"Mouse" in Space (Frozen Oxygen)

Source: https://youtu.be/l8W19r5m_GU?t=2605

At 43:24 in the above live stream of the SpaceX CRS-19 Launch, something slides around the engine. Someone remarked that this looked a bit like a mouse, and some of the more imaginative conspiracy theorists took this to be evidence that the footage was faked.
The video is shot from two sides, alternating between viewpoints, which makes it difficult to follow exactly what is going on. But it's much clearer if we take just the shots from the "mouse" side, zoom in, and speed them up 10x.

Source: https://www.youtube.com/watch?v=tnbSMjFebPk

A real time version of this is here.

Here we see the "mouse" build up at the top, then break free and slide around. It's followed by a bunch more of what looks like slushy ice (possibly actual ice - or some other byproduct of the jet engine that built up around that point, maybe from what is venting near the top of the image). This slides around and looks like it maybe melts a bit.
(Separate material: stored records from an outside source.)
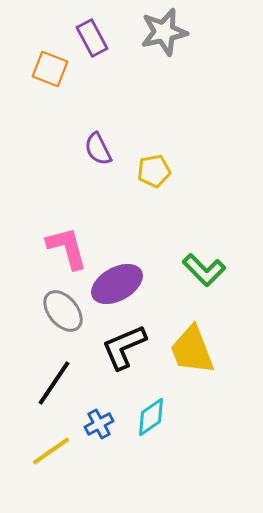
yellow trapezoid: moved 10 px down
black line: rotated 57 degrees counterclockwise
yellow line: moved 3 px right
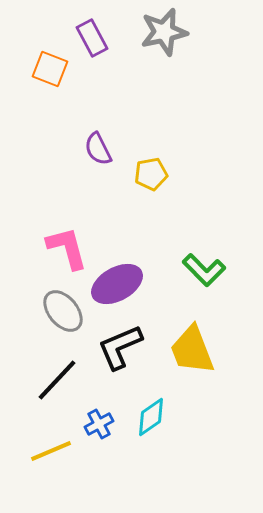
yellow pentagon: moved 3 px left, 3 px down
black L-shape: moved 4 px left
black line: moved 3 px right, 3 px up; rotated 9 degrees clockwise
yellow line: rotated 12 degrees clockwise
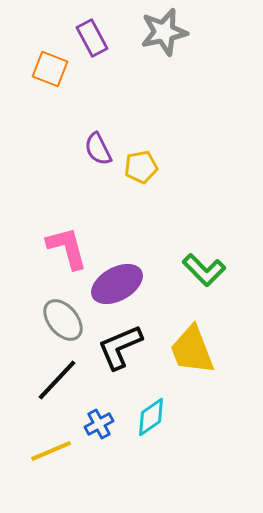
yellow pentagon: moved 10 px left, 7 px up
gray ellipse: moved 9 px down
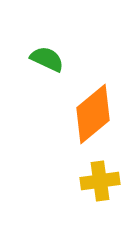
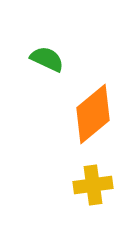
yellow cross: moved 7 px left, 4 px down
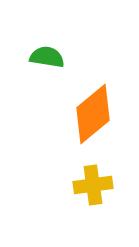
green semicircle: moved 2 px up; rotated 16 degrees counterclockwise
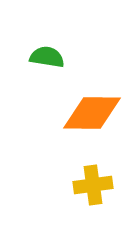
orange diamond: moved 1 px left, 1 px up; rotated 40 degrees clockwise
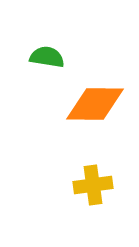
orange diamond: moved 3 px right, 9 px up
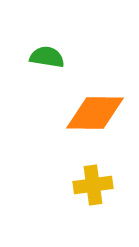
orange diamond: moved 9 px down
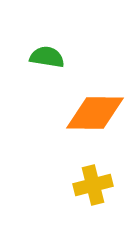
yellow cross: rotated 6 degrees counterclockwise
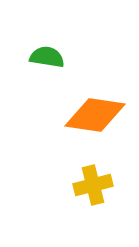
orange diamond: moved 2 px down; rotated 8 degrees clockwise
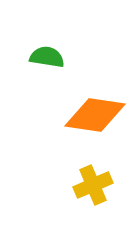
yellow cross: rotated 9 degrees counterclockwise
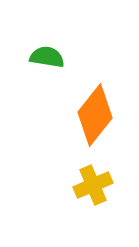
orange diamond: rotated 60 degrees counterclockwise
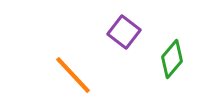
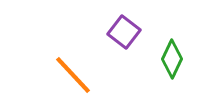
green diamond: rotated 15 degrees counterclockwise
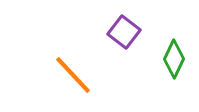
green diamond: moved 2 px right
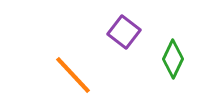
green diamond: moved 1 px left
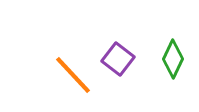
purple square: moved 6 px left, 27 px down
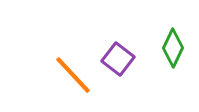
green diamond: moved 11 px up
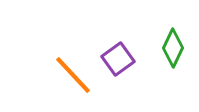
purple square: rotated 16 degrees clockwise
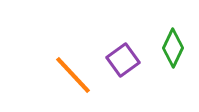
purple square: moved 5 px right, 1 px down
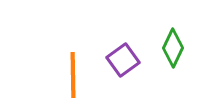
orange line: rotated 42 degrees clockwise
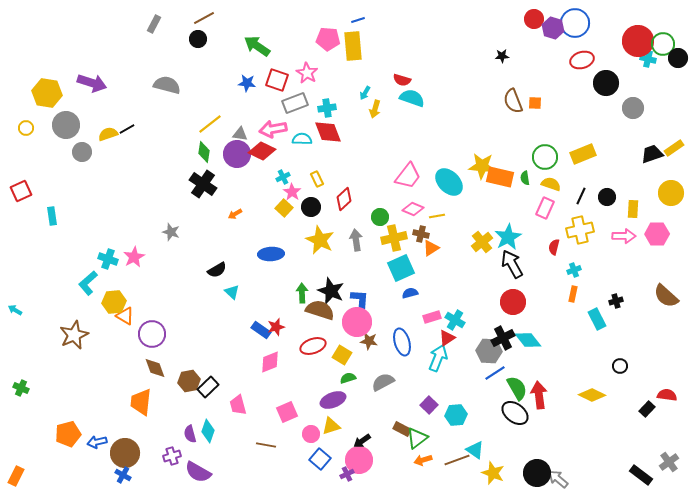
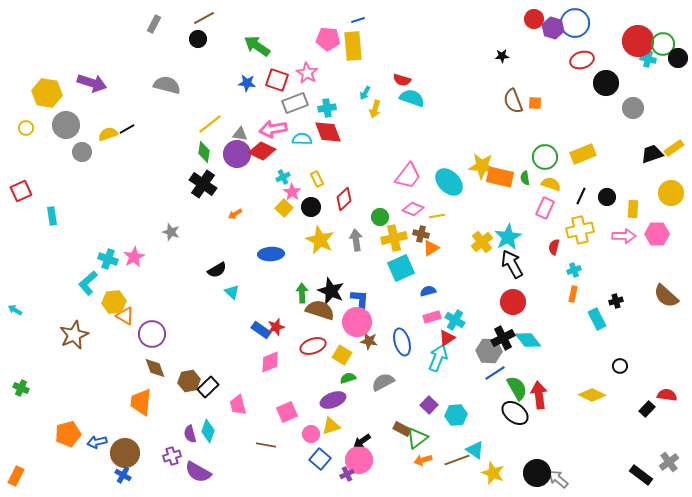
blue semicircle at (410, 293): moved 18 px right, 2 px up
So, a fascinating display of space physics. But not a mouse.

[Update Jan 18 2020]

It's not ice, it's actually solid oxygen. The white jet at the top is venting liquid oxygen, which is what causes the build-up of solid oxygen.

People why the oxygen does not just boil off into space. The answer is that some of it does, and what's left freezes. The principle is called "Vacuum freezing". Below the triple point of oxygen (or water, etc), it can only exist only as a solid and gas. A vacuum is obviously below the triple point in terms of pressure. So in the vented liquid oxygen the high energy molecules rapid boil away, cooling down the remaining liquid, which will solidify. Putting liquid oxygen into a vacuum is actually HOW YOU MAKE solid oxygen. Here's a demonstration with oxygen:
Source: https://www.youtube.com/watch?v=6RRLBD1bB3E

And similar with water:
Source: https://www.youtube.com/watch?v=Ti9C_cLSR0A
Last edited:


You can see the ice start forming on the camera that's on the opposite side of the "mouse shot" at 41:12, just after the second stage ignites. By about 41:36 the ice has grown significantly in size. Around 42 minutes you can see it start separating from the vents and moving around the engine nozzle. At 42:10 when the camera switches to the opposite side again you can see the ice that had built up is no longer there; it has already separated and begun sliding around the nozzle. It may also be helpful to point out that this isn't unique to this launch; you can see ice separating from vents on the second stage in just about any given SpaceX launch. You can also see ice sliding around the top of the turbopump exhaust wraparound of the nozzle at around 19:28 in this video from CRS-16 launch. It's smaller and more spread out, but it's there:
Source: https://www.youtube.com/watch?v=Esh1jHT9oTA

Larger chunks are visible at 23:51 in this video from the CRS-14 launch:
Source: https://www.youtube.com/watch?v=BPQHG-LevZM

These are just a couple daytime launches I checked at random, one other I checked focused on the first stage recovery at LZ-1 rather than the second stage video so it was not visible.
I am truly left wondering how anyone, even someone who otherwise believes NASA and SpaceX are "faking space" could consider this to be even remotely reasonable. What exactly is the scenario here? Some little mouse snuck onto the hypothetical "fake rocket" stage and proceeded to walk around on the engine? Meanwhile, the hypothetical CGI guys are at once good enough to put together a video of a rocket orbiting the Earth, but are also so blindingly incompetent as to leave a literal mouse in frame.

How does one even debunk people who are willing to make, frankly, insane claims?
You can't... Because then you just become a "Schill" and are now part of the problem.
Sometimes the best you can do is just put accurate information out there for the people on the fence to see and/or to demonstrate just how off-base the original claimants are.
I tend to view things from an evolutionary perspective. I think our ancient brains can easily make a small moving thing into an animal, and thus a potential meal. Our brains are pattern matching machines.